- You can move data from Hadoop to ES using any of the libraries supported; it can Hive or Pig or Map/Reduce or Cascading or Spark or Storm.
While Hive does have an appeal due to its SQL-like capabilities note that all the other libraries support the notion of schema. Further more that is not really needed when only doing ingestion or basic validation.
Also, if you are looking for performance you might want to look around as there might be better candidates for this. In particular Spark and Spark SQL is getting a lot of traction due to its simple deployment, ease of use and speed.
I'm not saying Hive is not a good choice but rather you have plenty of options. And that's a good thing.
- See 1. You can use any of the libraries above and if SQL is your thing, you can also use Spark SQL. Note that if you want to visualize data, you can do so directly in ES through Kibana or other tools; in other words, you are not forced to do the querying from Hadoop; one the data is in ES, any tool/library/client that works with ES can be used.

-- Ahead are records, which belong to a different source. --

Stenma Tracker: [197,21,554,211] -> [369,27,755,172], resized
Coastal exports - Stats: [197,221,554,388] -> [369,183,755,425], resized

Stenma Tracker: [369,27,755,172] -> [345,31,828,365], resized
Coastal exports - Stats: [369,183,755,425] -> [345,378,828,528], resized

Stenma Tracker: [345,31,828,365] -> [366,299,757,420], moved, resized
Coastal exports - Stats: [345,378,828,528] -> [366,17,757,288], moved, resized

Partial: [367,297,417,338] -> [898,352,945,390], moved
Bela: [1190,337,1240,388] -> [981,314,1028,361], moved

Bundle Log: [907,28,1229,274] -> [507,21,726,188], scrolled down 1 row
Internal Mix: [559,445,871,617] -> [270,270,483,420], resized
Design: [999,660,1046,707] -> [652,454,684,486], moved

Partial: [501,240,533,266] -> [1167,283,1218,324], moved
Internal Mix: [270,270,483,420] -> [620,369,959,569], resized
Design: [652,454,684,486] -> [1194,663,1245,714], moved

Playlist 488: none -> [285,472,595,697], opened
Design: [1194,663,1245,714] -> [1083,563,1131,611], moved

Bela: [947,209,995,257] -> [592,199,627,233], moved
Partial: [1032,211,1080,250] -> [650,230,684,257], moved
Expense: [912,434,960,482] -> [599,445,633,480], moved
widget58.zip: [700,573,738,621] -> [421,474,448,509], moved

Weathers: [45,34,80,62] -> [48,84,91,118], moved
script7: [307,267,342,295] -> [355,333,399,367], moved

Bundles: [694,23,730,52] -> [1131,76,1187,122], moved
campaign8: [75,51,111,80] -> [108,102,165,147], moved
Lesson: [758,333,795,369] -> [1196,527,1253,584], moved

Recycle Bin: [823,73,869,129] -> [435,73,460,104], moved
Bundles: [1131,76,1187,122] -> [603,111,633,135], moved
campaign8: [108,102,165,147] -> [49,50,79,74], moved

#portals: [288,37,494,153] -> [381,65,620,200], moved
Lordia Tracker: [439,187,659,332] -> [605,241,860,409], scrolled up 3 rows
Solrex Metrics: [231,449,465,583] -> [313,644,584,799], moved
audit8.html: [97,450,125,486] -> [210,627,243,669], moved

There aren't any limitations outside hardware; there are too many posts, blog posts, sessions, presentations on the subject that area easily accessible through a simple search, for me to try to cover it all.
The more memory you allocate to ES, the better performance it will have in particular at querying time. 20GB is not a lot of data so you should be able to work fine with the defaults.
P.S. ES doesn't have to load all the data in memory - otherwise it would not scale. So no, it does not require 20GB of memory however if you do have that RAM available for it, it will happily accept it.